Book Review: The Last Cosmology
By Isabella Weiss
Telephone antennae, construction cranes, and electrical wires break the horizon in dark, geometric silhouettes: these man-made electrical units stand in direct contrast to a lightning bolt’s rivulets of white above. The human figure is a small feature of this scene, and yet he is not isolated from it. He is an aspect of the network that Kikuji Kawada has constructed, a single point in a nexus of energy that binds the celestial and terrestrial realms.
The humans in Kawada’s book The Last Cosmology 1980-2000 are translucent reflections---they appear indirectly, as mirrored images upon the spaces they inhabit, spaces that blend with the objects they contain and obstruct. In Thunderbolts (1992) the reflection of a man and his entire indoor environment are superimposed upon the industrial space outside of a mediating glass barrier. This natural collage contains the perspective from both within and without; it flattens domestic and industrial space onto a single plane and aligns external lightning with a mirrored row of ceiling lamps in dichotomous proximity in the sky.

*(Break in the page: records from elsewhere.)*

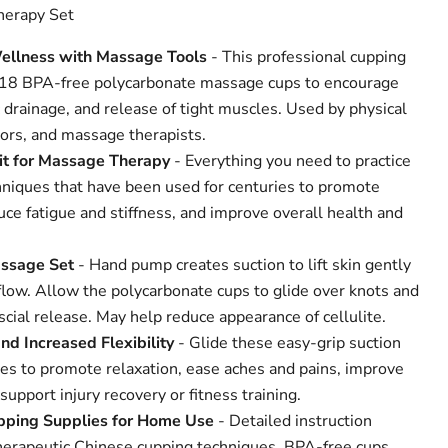
herapy Set
ellness with Massage Tools
- This professional cupping
s 18 BPA-free polycarbonate massage cups to encourage
c drainage, and release of tight muscles. Used by physical
tors, and massage therapists.
t for Massage Therapy
- Everything you need to practice
niques that have been used for centuries to promote
ce fatigue and stiffness, and improve overall health and
ssage Set
- Hand pump creates suction to lift skin gently
flow. Allow the polycarbonate cups to glide over knots and
scial release. May help reduce appearance of cellulite.
and Increased Flexibility
- Glide these easy-grip suction
es to promote relaxation, ease aches and pains, improve
support injury recovery or fitness training.
pping Supplies for Home Use
- Detailed instruction
herapeutic Chinese cupping techniques. BPA-free cups,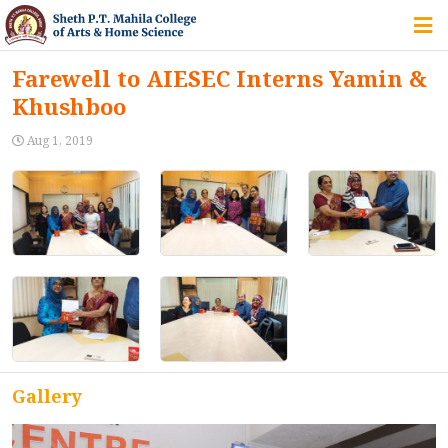
HOME
Farewell to AIESEC Interns Yamin &
Khushboo
ABOUT US
Aug 1, 2019
IQAC
COURSES
STUDENT ZONE
Gallery
ALUMNI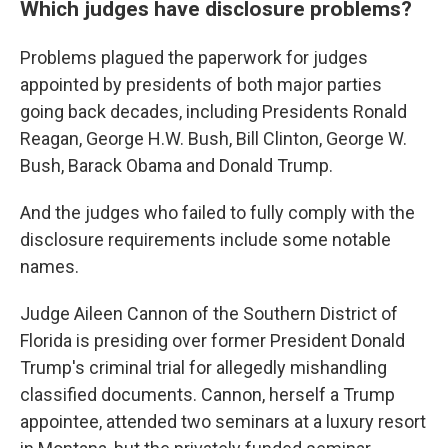
Which judges have disclosure problems?
Problems plagued the paperwork for judges
appointed by presidents of both major parties
going back decades, including Presidents Ronald
Reagan, George H.W. Bush, Bill Clinton, George W.
Bush, Barack Obama and Donald Trump.
And the judges who failed to fully comply with the
disclosure requirements include some notable
names.
Judge Aileen Cannon of the Southern District of
Florida is presiding over former President Donald
Trump's criminal trial for allegedly mishandling
classified documents. Cannon, herself a Trump
appointee, attended two seminars at a luxury resort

Human energy (coal and oil) reaches its electrical fingers towards the sky while the sky’s energy (sun and lightning) trends towards the earth.
Kawada’s book is a highly personal defense of the universal. Images of nature tend to transcend a sense of temporality, and the images in this book surely do have that effect. However, Kawada’s title and introduction insist that these are Showa Period images and that the solar eclipses they depict are highly specific late twentieth-century historical events. Kawada does not only periodize these images; he personalizes them as well. As these photos are an amalgamate of Kawada’s career, the book functions as space with which he can explore meaningful connections between his own experiences as well as between his personal experience and the world he photographically engages with. He discovers parallels and recognizes patterns within images he took years apart and contrasts them on parallel pages. For instance, In Cumulonimbus (1986) and Sky Watcher (1996), a mushroom cloud and a tree’s reflection in the water are printed as mirror images and on another page the curling tentacles of Jellyfish (1991) are shown to evoke the same gesture as the blurred branches in A Sal Tree and Cumulus (1980).
This book is Kawada’s personal “proof” of cosmology, of the existence of an ordered and meaningful universe of which he feels he is an essential yet unremarkable constituent. Kawada’s primary subject, the solar eclipse, is perhaps the ultimate cosmological event. It demonstrates visually the interaction between distant bodies. As the moon obstructs our light source, the sun becomes ocular in appearance, and, for a brief moment, our eyes can meet.